The tribe’s commercial shellfish harvests are concentrated near the mouth of the bay, outside of the wood debris field, MacLachlan said. Some chemicals are leaching from treated pilings that still dot the west shoreline of the bay. Ecology would eventually like to remove those as well.

MacLachlan said Ecology has outlined several scenarios for dealing with Port Gamble Bay contamination. Solutions may include dredging debris from the bottom and using caps of clean sediment to isolate wood waste and toxins. Alternatives include monitoring natural decay of the wood. Money for the cleanup will come from Pope Resources and the state Department of Natural Resources.

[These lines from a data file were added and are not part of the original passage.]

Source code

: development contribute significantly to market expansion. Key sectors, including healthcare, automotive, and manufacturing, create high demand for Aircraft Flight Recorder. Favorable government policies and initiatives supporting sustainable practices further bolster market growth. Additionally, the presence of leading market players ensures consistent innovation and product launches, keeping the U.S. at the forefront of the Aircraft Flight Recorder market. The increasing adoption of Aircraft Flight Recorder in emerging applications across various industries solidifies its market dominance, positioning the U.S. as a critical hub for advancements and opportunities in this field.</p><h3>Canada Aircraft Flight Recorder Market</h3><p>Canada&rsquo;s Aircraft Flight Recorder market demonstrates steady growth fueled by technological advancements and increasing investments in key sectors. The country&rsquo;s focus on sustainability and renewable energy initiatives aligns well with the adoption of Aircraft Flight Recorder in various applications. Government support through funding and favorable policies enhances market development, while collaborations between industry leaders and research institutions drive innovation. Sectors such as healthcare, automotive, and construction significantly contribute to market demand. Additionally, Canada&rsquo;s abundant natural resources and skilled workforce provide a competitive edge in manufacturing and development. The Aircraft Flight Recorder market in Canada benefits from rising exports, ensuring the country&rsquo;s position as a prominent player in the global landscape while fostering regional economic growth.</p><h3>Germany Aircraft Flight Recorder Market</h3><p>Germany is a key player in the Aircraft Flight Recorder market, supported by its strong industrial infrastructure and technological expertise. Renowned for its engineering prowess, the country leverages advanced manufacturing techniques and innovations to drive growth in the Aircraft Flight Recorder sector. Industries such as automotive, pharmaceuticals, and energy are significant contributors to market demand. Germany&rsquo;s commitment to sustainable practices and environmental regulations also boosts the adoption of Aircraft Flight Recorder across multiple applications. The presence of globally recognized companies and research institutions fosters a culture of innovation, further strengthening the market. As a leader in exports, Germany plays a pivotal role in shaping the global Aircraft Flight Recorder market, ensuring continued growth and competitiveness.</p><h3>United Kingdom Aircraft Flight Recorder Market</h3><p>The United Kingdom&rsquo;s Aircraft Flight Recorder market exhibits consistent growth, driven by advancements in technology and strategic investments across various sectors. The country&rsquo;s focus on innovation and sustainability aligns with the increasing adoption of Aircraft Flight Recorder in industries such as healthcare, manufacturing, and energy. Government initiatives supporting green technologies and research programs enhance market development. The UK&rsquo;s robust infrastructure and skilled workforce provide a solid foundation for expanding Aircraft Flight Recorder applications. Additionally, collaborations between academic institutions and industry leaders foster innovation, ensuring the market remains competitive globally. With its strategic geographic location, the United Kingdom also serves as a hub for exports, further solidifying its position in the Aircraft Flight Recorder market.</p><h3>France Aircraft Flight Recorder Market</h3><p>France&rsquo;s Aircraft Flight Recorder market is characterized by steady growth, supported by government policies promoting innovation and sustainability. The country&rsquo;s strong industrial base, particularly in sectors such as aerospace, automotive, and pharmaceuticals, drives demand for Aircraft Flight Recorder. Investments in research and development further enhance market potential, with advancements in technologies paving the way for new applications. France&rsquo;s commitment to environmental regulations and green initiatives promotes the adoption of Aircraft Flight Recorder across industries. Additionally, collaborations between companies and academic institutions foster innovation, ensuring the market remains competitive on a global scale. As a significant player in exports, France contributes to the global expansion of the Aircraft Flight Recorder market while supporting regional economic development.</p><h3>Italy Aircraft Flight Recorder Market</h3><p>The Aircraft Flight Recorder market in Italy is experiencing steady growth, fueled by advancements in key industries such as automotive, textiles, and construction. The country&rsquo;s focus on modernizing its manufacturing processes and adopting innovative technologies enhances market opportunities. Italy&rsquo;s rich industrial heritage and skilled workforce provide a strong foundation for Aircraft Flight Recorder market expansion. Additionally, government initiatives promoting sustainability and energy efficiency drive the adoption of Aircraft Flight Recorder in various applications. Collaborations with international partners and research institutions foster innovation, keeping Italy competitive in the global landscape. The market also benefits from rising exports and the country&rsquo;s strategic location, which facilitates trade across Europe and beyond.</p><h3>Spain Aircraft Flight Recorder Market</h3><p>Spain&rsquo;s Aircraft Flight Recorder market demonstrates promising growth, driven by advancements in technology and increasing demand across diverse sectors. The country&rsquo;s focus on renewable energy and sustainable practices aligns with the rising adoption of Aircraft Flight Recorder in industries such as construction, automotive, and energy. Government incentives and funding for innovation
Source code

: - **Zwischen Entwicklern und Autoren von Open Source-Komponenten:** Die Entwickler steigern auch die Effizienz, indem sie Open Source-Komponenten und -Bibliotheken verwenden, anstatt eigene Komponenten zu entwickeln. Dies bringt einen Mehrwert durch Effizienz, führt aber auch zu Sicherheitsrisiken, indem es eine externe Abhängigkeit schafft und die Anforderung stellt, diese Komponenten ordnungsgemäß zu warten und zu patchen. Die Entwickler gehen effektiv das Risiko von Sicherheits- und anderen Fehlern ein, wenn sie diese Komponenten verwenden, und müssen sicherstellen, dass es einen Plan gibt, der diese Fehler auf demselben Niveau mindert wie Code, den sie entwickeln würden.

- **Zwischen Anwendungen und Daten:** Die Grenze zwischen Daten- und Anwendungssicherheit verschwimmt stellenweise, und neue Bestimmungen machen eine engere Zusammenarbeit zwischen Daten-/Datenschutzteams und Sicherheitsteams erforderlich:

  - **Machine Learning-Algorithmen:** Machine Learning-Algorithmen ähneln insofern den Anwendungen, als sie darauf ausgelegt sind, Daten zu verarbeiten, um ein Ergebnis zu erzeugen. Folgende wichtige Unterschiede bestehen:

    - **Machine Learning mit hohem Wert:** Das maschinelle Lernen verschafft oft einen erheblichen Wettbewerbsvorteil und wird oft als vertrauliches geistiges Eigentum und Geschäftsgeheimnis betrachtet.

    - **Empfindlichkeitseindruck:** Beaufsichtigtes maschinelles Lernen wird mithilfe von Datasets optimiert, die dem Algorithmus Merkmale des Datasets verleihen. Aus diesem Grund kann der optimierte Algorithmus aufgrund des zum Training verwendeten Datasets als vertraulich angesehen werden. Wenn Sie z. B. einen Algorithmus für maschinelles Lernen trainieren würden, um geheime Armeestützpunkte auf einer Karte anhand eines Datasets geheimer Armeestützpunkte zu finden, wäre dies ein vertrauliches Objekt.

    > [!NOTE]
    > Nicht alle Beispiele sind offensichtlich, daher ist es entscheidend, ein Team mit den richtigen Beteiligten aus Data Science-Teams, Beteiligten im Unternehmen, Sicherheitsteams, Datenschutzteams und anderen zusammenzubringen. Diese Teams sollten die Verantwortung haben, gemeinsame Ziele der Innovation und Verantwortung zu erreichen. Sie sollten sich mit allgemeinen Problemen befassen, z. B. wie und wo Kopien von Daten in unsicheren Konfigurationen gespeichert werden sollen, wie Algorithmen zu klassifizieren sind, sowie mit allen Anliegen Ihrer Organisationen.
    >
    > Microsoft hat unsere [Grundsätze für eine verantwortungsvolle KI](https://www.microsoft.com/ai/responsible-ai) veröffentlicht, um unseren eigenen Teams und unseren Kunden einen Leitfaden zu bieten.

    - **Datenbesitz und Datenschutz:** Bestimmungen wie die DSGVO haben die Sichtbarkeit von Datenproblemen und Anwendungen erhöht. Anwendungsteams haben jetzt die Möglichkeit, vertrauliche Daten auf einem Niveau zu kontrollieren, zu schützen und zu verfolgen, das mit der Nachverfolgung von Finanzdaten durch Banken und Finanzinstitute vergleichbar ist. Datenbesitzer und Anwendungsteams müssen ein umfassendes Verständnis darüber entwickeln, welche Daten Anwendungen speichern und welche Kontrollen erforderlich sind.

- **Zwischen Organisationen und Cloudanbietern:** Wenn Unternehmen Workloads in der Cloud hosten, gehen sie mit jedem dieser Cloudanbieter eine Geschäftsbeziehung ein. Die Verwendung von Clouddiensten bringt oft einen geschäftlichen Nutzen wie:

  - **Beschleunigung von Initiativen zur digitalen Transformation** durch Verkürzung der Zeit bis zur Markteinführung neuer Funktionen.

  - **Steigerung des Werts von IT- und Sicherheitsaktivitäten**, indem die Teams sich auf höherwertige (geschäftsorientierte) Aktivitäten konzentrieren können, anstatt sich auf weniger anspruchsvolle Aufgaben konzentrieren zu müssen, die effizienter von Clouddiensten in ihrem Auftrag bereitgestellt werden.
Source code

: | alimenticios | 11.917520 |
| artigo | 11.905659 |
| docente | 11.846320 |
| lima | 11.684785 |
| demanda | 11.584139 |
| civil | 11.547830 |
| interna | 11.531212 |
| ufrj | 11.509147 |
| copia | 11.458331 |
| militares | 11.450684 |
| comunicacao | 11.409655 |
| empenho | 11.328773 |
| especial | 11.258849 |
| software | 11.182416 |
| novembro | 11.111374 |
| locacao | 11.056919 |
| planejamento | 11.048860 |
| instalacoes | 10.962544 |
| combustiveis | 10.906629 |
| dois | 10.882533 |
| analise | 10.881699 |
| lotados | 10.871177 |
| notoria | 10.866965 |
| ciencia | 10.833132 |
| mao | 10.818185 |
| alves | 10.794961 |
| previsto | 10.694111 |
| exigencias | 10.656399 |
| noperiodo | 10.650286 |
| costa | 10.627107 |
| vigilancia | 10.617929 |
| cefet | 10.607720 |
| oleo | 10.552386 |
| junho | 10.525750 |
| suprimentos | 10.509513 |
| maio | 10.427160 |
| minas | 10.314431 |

Ecology will choose its cleanup action based in part on comments it receives this month.

“This is a chance to have an active voice,” MacLachlan said.

Port Gamble S’Klallam Tribe officials are still formulating the tribe’s official comment on the cleanup studies.

Environmental coordinator Roma Call said the tribe strongly advocates wood debris cleanup in Port Gamble Bay. Along with its cultural significance as an ancestral home, the tribe relies on the bay for commercial and sustenance shellfish harvests.

Call said the tribe wants to make sure the studies and eventual cleanup cover all affected areas.

“The tribe wants to make sure the cleanup is done in the best way possible,” Call said.

BAY CLEANUP: The Department of Ecology is taking public comments on a Port Gamble Bay cleanup study until March 29. Read the study at www.ecy.wa.gov/programs/tcp/sites/psi/portGamble/psi_portGamble.html, or at the Poulsbo Library, 700 NE Lincoln St.

A presentation and public meeting are scheduled March 9, 4:30 p.m., in the Hood Canal Vista Pavilion in Port Gamble.